Photo: Kathy Kukula, Americares
People who participated in a health education program that included both mental health and physical health information significantly reduced their risks of cardiovascular disease and other chronic diseases by the end of the 12-month intervention - and sustained most of those improvements six months later, researchers found.
People who participated in the integrated mental and physical health program maintained significant improvements on seven of nine health measures six months after the program's conclusion. These included, on average, a 21% decrease in fasting blood sugar, a 17% decrease in low-density lipoprotein cholesterol, and a 12% decrease in their body mass index.
However, patients in the group that focused only on physical health information maintained their improvements on just two risk factors - BMI and systolic blood pressure.
Data collected at the conclusion of the 12-month intervention indicated that patients in the program with the mental health component improved on eight of nine health measures, while their peers in the traditional program improved on just three.
"The gains achieved by patients in the integrated program were greater than those of their counterparts in the other group and had greater lasting effects," said University of Illinois Urbana-Champaign social work professor Tara M. Powell, the first author of a study on the project, published in the journal Preventive Medicine Reports.
Study participants were 213 Syrian refugees and 382 Jordanians who were patients of three health clinics in Irbid, Jordan, a border community that has experienced a large influx of people fleeing the civil war in Syria. Powell conducted the research in partnership with the health-focused relief and development nonprofit organization Americares and the Royal Health Awareness Society, Jordan.
Powell's group explored the efficacy of a health education intervention called the Healthy Community Clinic, delivered in clinics throughout Jordan to improve patients' management of chronic conditions such as cardiovascular disease and diabetes and reduce their risks of complications. Trained health educators or nurses led 20 interactive educational sessions that patients attended twice a month for one year.
Patients' outcomes in the traditional HCC program were compared with those of peers who received routine health care only and with a group who participated in an expanded HCC program that integrated four additional sessions focused on mental health.

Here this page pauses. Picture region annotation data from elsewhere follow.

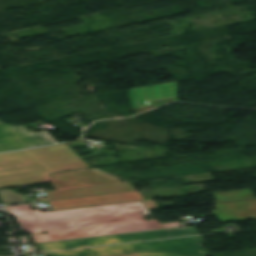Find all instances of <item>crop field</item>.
Wrapping results in <instances>:
<instances>
[{
    "label": "crop field",
    "mask_w": 256,
    "mask_h": 256,
    "mask_svg": "<svg viewBox=\"0 0 256 256\" xmlns=\"http://www.w3.org/2000/svg\"><path fill=\"white\" fill-rule=\"evenodd\" d=\"M54 143L45 132L32 133L23 126L0 124V152Z\"/></svg>",
    "instance_id": "4"
},
{
    "label": "crop field",
    "mask_w": 256,
    "mask_h": 256,
    "mask_svg": "<svg viewBox=\"0 0 256 256\" xmlns=\"http://www.w3.org/2000/svg\"><path fill=\"white\" fill-rule=\"evenodd\" d=\"M199 236L127 245L45 253L48 256H108L136 252L138 256H199L209 254Z\"/></svg>",
    "instance_id": "2"
},
{
    "label": "crop field",
    "mask_w": 256,
    "mask_h": 256,
    "mask_svg": "<svg viewBox=\"0 0 256 256\" xmlns=\"http://www.w3.org/2000/svg\"><path fill=\"white\" fill-rule=\"evenodd\" d=\"M5 209L16 217L23 230L33 235L36 242L184 226L179 222L165 223L166 226L157 220L145 221L142 215L150 212L142 202L45 213L31 210L29 204ZM140 211H144L143 214Z\"/></svg>",
    "instance_id": "1"
},
{
    "label": "crop field",
    "mask_w": 256,
    "mask_h": 256,
    "mask_svg": "<svg viewBox=\"0 0 256 256\" xmlns=\"http://www.w3.org/2000/svg\"><path fill=\"white\" fill-rule=\"evenodd\" d=\"M144 199L138 192L52 201L53 209Z\"/></svg>",
    "instance_id": "7"
},
{
    "label": "crop field",
    "mask_w": 256,
    "mask_h": 256,
    "mask_svg": "<svg viewBox=\"0 0 256 256\" xmlns=\"http://www.w3.org/2000/svg\"><path fill=\"white\" fill-rule=\"evenodd\" d=\"M132 107L152 106L153 101L173 97L177 101L175 82L129 90Z\"/></svg>",
    "instance_id": "5"
},
{
    "label": "crop field",
    "mask_w": 256,
    "mask_h": 256,
    "mask_svg": "<svg viewBox=\"0 0 256 256\" xmlns=\"http://www.w3.org/2000/svg\"><path fill=\"white\" fill-rule=\"evenodd\" d=\"M195 234H198L195 228L188 227V228H178V229H170V230L120 234V235L95 237V238H87V239H79V240H71V241L41 243V244H33V245H37L42 251H49V250L80 248V247L114 244V243H125V242L142 241V240L159 239V238L178 237V236L195 235Z\"/></svg>",
    "instance_id": "3"
},
{
    "label": "crop field",
    "mask_w": 256,
    "mask_h": 256,
    "mask_svg": "<svg viewBox=\"0 0 256 256\" xmlns=\"http://www.w3.org/2000/svg\"><path fill=\"white\" fill-rule=\"evenodd\" d=\"M119 256H137V255H136V253H133V254L119 255Z\"/></svg>",
    "instance_id": "11"
},
{
    "label": "crop field",
    "mask_w": 256,
    "mask_h": 256,
    "mask_svg": "<svg viewBox=\"0 0 256 256\" xmlns=\"http://www.w3.org/2000/svg\"><path fill=\"white\" fill-rule=\"evenodd\" d=\"M143 203L147 207V209H153V208L158 207L157 204L153 200L143 201Z\"/></svg>",
    "instance_id": "9"
},
{
    "label": "crop field",
    "mask_w": 256,
    "mask_h": 256,
    "mask_svg": "<svg viewBox=\"0 0 256 256\" xmlns=\"http://www.w3.org/2000/svg\"><path fill=\"white\" fill-rule=\"evenodd\" d=\"M0 123H3V121L0 120Z\"/></svg>",
    "instance_id": "12"
},
{
    "label": "crop field",
    "mask_w": 256,
    "mask_h": 256,
    "mask_svg": "<svg viewBox=\"0 0 256 256\" xmlns=\"http://www.w3.org/2000/svg\"><path fill=\"white\" fill-rule=\"evenodd\" d=\"M59 182L63 181L62 173L58 174Z\"/></svg>",
    "instance_id": "10"
},
{
    "label": "crop field",
    "mask_w": 256,
    "mask_h": 256,
    "mask_svg": "<svg viewBox=\"0 0 256 256\" xmlns=\"http://www.w3.org/2000/svg\"><path fill=\"white\" fill-rule=\"evenodd\" d=\"M218 201L223 200H234L254 197L250 189L240 190V191H228L220 192L215 194Z\"/></svg>",
    "instance_id": "8"
},
{
    "label": "crop field",
    "mask_w": 256,
    "mask_h": 256,
    "mask_svg": "<svg viewBox=\"0 0 256 256\" xmlns=\"http://www.w3.org/2000/svg\"><path fill=\"white\" fill-rule=\"evenodd\" d=\"M217 209L213 211L220 222L242 220L247 218L256 219V200L241 201L233 203L216 204ZM226 206V208H224ZM254 215V216H250Z\"/></svg>",
    "instance_id": "6"
}]
</instances>
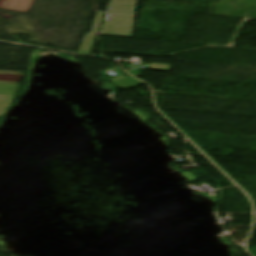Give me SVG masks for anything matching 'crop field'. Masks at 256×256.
<instances>
[{
    "instance_id": "6",
    "label": "crop field",
    "mask_w": 256,
    "mask_h": 256,
    "mask_svg": "<svg viewBox=\"0 0 256 256\" xmlns=\"http://www.w3.org/2000/svg\"><path fill=\"white\" fill-rule=\"evenodd\" d=\"M19 86L0 85V103H12Z\"/></svg>"
},
{
    "instance_id": "2",
    "label": "crop field",
    "mask_w": 256,
    "mask_h": 256,
    "mask_svg": "<svg viewBox=\"0 0 256 256\" xmlns=\"http://www.w3.org/2000/svg\"><path fill=\"white\" fill-rule=\"evenodd\" d=\"M104 15H105V12H97L96 13L91 32H90V34L84 35L83 42H82L79 53L85 54V55H88L90 53V51L94 45V42L98 36Z\"/></svg>"
},
{
    "instance_id": "3",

The mental health sessions included discussions of topics such as grief and physical and emotional traumatic stress reactions. Participants also learned tangible coping skills for reducing emotional distress such as deep-breathing exercises and walking.
"This study is among the first to illustrate how an integrated physical and mental health educational intervention can improve health outcomes and ultimately help reduce cardiovascular disease risk in refugees and low-income populations," said co-principal investigator Dr. Shang-Ju Li, Americares' senior director of monitoring and evaluation. "We are thrilled to share this groundbreaking research and look forward to making even more progress as we continue to look for ways to improve health outcomes for people affected by poverty or disaster."
Additional co-authors of the study were Michelle Thompson, an associate director of emergency response, Americares; sociology graduate student Yuan Hsiao of the University of Washington; Aseel Farraj, a program manager of the Royal Health Awareness Society; Mariam Abdoh, a senior population and health advisor/project management specialist, USAID; and Dr. Rami Farraj, of the King Hussein Medical Center.
Based upon the findings of this research, the Royal Health Awareness Society has since deployed the HCC with the mental health component to public health centers across Jordan, Powell said.
In a prior study with the same participants that examined the impact of social support on mental and physical health, Powell and her colleagues found that more than half of the participants had experienced at least one traumatic event. Among Syrians, the most frequently reported traumatic experience was living in a war zone (73%), while among Jordanians it was witnessing a violent death (18%).
That study, published in PLOS ONE, was co-written by Li, Hsiao, and U. of I. graduate student Oe Jin Shin.
"Because mental health conditions such as depression and anxiety often co-occur with chronic physical problems and with poverty, patient education programs that integrate mental and physical health information are critical for countries such as Jordan," Powell said. "Making these integrated programs widely available can reduce the burden of non-communicable diseases on marginalized populations and increase their access to care."